Near the arch of the Porta de la Reina, right in the center, I meet a woman with a couple of goats.

But Quito is much more than just the violence of poverty. Ubiquitous, I smell the scent of Palo Santo, which creates a kind of continuum between the Sacred and the Profane, typical of this part of the world that I love with all my being. The coexistence of science and the occult also manifests itself in the Main Theater Square (closed) where medical and dental centers alternate with stores and esoteric centers that cure any ailment of the mind and body. Then in Ecuador, as in other South American nations, there is also a cohabitation of Catholic faith and shamanism: in front of the entrance to the Church of St. Francis, a woman of indefinite age sells voodoo dolls against Evil that can only be purchased by women. They are white, black, and red, and have a simple structure with two eyes and the rest of the shapeless body, like that of a ghost.

And again: advertisements of curanderos paper the walls and intersections of the city, por que en le guerra y en el amor todo se vale, says one of these advertisements. They treat enfermedad, or the disease that represents an imbalance for which the symptom is not simply treated, but the entirety of the natural, social, and physical context in which the discomfort arises is taken into account: impossible loves, espanto e susto (panic, shock, terror), empacho (intestinal blockage); mal de ojo (devil’s eye, which occurs when a person observes with excessive admiration or jealousy a weaker subject, such as e.g, a child), and mollera caida (the sinking of the fontanelle in children), and much more.

But there is something else

But already from my first days in Quito, I realise that there is more, that there is already something that will make me love Ecuador.
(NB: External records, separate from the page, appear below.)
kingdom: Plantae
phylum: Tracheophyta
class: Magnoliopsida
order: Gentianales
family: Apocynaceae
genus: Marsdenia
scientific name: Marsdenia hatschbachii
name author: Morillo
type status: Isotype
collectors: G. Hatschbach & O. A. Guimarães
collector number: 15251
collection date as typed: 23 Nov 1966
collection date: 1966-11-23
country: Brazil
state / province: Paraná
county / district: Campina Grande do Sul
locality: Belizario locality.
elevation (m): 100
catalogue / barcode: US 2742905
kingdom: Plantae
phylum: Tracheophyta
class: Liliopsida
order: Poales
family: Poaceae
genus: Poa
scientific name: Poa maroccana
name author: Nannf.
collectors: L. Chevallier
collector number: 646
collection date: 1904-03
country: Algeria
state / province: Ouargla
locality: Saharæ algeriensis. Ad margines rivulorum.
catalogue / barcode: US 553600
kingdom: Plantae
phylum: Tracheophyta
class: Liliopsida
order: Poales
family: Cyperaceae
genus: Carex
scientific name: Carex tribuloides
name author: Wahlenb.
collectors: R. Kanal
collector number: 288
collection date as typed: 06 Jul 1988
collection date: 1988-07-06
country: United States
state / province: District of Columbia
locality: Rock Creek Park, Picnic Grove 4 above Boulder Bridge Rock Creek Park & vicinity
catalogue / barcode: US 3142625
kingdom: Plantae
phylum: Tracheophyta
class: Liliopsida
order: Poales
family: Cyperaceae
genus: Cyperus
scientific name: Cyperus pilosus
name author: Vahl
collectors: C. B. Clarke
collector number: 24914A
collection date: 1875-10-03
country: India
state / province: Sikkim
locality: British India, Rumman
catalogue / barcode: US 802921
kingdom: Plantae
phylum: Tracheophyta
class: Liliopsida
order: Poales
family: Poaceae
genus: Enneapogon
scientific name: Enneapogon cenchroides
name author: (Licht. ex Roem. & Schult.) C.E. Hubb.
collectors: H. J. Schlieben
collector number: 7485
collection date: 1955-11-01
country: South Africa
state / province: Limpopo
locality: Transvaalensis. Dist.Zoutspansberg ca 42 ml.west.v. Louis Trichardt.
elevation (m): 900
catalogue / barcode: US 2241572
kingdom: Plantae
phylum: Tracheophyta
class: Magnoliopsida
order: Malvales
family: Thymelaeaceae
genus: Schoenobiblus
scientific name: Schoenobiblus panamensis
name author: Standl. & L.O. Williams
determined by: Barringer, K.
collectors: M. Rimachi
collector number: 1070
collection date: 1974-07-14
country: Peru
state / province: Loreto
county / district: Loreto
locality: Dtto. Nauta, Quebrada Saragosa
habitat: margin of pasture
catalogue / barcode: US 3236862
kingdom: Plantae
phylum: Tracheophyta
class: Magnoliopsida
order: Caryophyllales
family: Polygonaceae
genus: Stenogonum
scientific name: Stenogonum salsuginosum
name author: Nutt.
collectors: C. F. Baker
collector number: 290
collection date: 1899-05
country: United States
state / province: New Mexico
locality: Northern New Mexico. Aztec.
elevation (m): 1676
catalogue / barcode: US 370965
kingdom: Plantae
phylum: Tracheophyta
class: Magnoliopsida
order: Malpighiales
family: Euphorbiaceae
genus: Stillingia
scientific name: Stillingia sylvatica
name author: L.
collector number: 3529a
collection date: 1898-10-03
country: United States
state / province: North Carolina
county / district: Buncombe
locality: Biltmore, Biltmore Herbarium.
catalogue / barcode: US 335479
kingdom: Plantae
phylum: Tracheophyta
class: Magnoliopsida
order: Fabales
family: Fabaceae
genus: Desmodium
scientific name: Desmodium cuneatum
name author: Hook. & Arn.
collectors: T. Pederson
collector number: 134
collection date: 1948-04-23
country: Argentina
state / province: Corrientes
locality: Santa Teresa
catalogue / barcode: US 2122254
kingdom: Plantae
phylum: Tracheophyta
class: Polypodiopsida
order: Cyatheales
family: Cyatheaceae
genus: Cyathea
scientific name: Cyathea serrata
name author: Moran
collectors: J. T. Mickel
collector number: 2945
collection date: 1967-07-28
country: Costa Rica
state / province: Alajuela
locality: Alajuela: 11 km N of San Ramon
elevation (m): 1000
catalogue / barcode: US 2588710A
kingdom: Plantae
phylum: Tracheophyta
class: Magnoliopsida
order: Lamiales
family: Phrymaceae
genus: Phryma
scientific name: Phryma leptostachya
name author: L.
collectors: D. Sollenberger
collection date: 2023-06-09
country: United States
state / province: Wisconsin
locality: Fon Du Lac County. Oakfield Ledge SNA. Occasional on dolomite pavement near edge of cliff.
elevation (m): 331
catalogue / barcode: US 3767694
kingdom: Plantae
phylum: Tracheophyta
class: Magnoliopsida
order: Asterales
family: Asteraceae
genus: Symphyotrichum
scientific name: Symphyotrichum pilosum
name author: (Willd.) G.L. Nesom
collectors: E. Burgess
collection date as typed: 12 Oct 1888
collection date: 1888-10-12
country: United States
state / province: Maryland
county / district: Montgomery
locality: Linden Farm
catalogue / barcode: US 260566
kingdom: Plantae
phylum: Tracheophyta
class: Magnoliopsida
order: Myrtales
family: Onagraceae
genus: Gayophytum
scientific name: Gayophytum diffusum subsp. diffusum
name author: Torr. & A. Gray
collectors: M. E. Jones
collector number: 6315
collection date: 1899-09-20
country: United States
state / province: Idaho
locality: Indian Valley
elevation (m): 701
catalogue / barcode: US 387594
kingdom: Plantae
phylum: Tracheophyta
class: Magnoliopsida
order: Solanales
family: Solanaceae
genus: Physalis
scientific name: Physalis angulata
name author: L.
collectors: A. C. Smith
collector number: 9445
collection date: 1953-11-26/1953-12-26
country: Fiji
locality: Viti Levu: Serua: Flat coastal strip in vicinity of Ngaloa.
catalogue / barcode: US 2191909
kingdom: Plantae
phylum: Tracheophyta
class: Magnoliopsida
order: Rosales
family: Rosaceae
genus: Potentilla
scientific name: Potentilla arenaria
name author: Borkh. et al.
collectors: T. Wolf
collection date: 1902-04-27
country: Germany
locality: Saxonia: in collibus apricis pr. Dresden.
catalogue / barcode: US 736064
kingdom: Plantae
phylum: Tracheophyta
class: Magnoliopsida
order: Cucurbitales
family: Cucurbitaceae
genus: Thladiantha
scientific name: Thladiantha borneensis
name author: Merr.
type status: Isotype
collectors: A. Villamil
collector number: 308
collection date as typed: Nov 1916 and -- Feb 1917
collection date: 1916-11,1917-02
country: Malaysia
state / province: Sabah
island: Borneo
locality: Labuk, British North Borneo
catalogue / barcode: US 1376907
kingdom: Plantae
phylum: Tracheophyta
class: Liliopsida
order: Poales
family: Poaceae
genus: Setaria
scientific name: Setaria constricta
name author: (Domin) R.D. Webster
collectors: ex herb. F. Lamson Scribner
First, there are the Ecuadorians. Unwaveringly positive, they don’t seem to need much persuasion to get excited and welcome you. There it is: welcoming has been, even since Bolivia, one of the main reasons I feel very close to this part of the world. I am sure I am not the only one who secretly loves being called princesa or mi vida when I do something as simple as buying groceries from a rather nice person. And then there are the noises of Quito: three dogs on the balcony howling; two fruit and vegetable vendors shouting out the prices of avocados, eggs, and mangoes with a tone and growl that I’m still not sure were human; the street vendors singing and the megaphones that are used to make their point to the world. Then there is the music. South America’s love of loud, high-pitched music, probably quite annoying if you heard it in my very polite Turin, played everywhere: on local cabs and buses, on stalls, in the hands of young men holding their cell phones.

For all this, and much more of which I will (hopefully) write about soon, I don’t think Ecuador will leave my mind and heart for a long time.